[Page segmentation data]
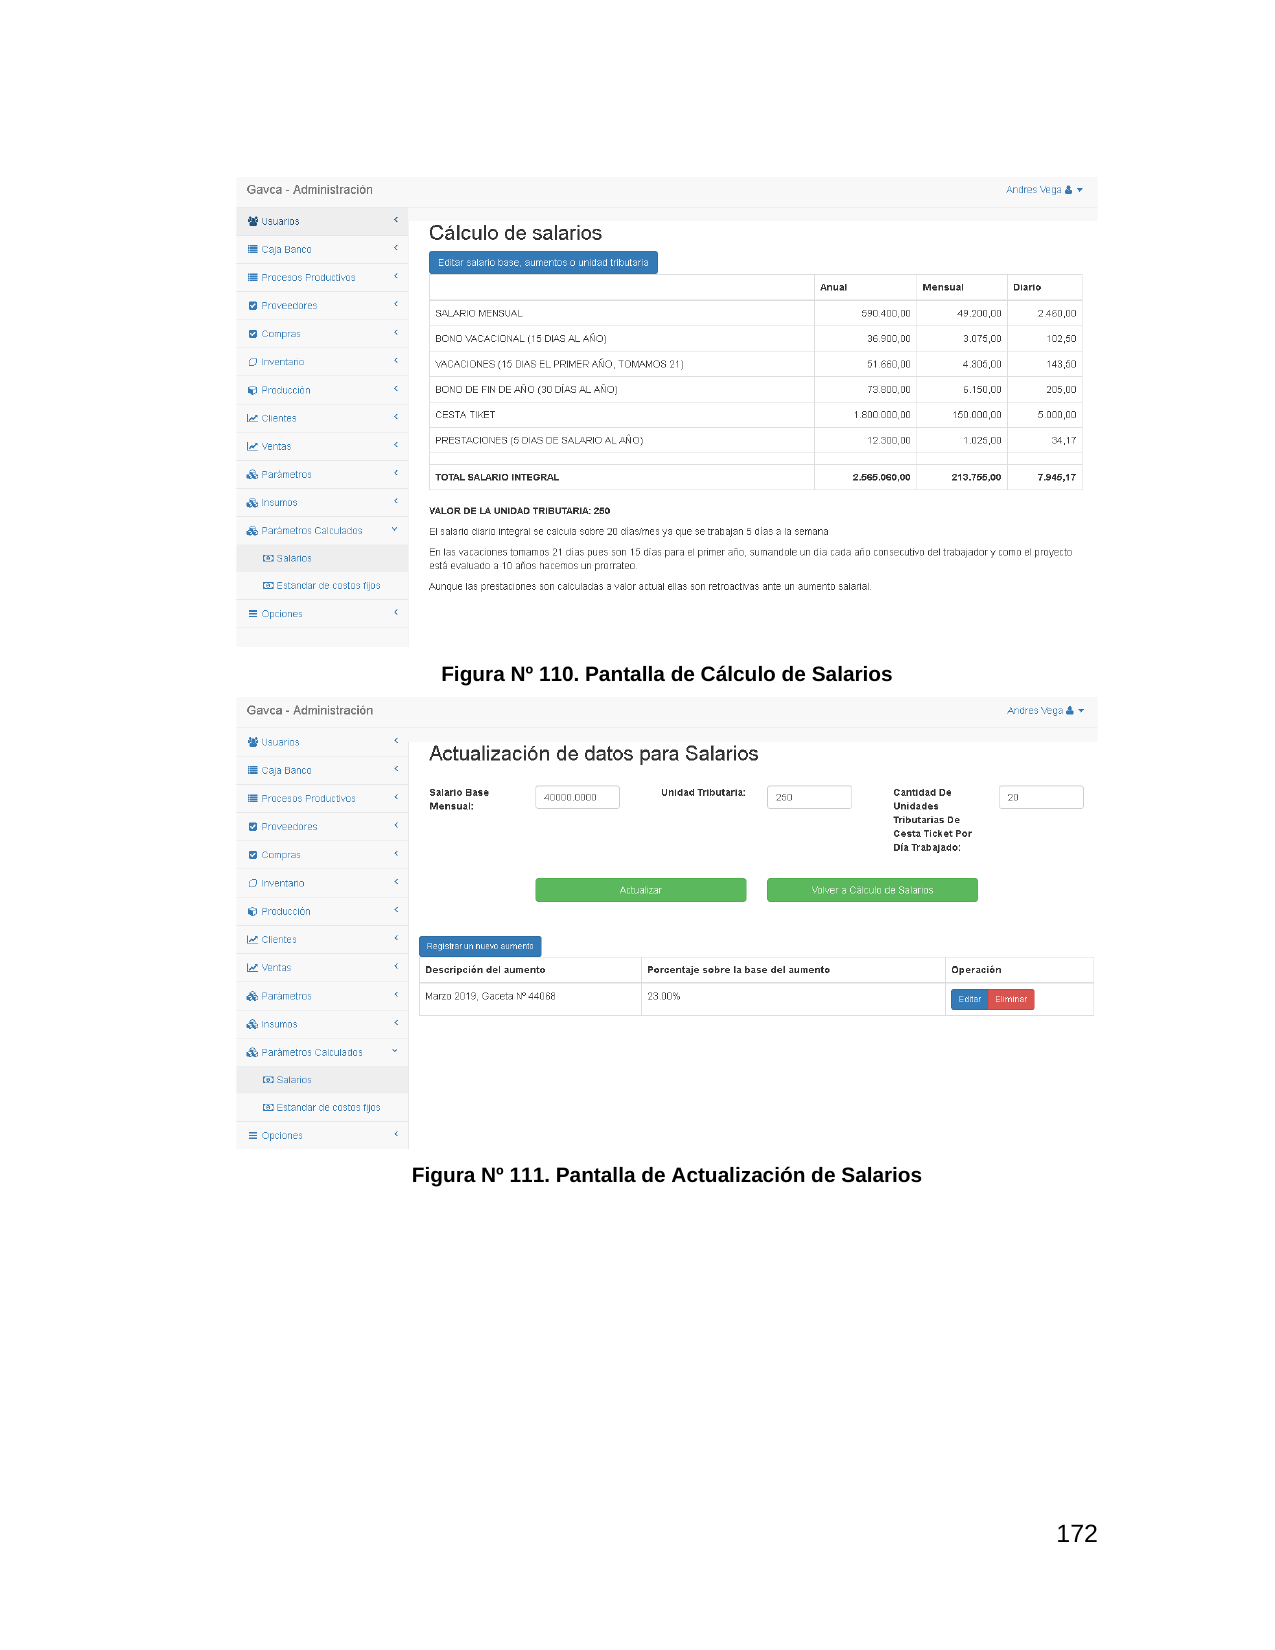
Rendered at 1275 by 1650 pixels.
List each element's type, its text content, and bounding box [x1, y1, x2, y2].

text Figura Nº 110. Pantalla de Cálculo de Salarios [236, 661, 1098, 685]
picture [236, 177, 1098, 647]
text Figura Nº 111. Pantalla de Actualización de Salarios [236, 1163, 1098, 1187]
picture [236, 697, 1098, 1149]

> **What is expected**:
Every record must be set down again exactly; pictures do not belong in the copy.

> **Response area**:
Rendered at 1275 by 1650 pixels.
List each element's type, its text content, and bounding box [x1, y1, x2, y2].

text Figura Nº 110. Pantalla de Cálculo de Salarios [236, 661, 1098, 685]
picture [236, 177, 1098, 647]
text Figura Nº 111. Pantalla de Actualización de Salarios [236, 1163, 1098, 1187]
picture [236, 697, 1098, 1149]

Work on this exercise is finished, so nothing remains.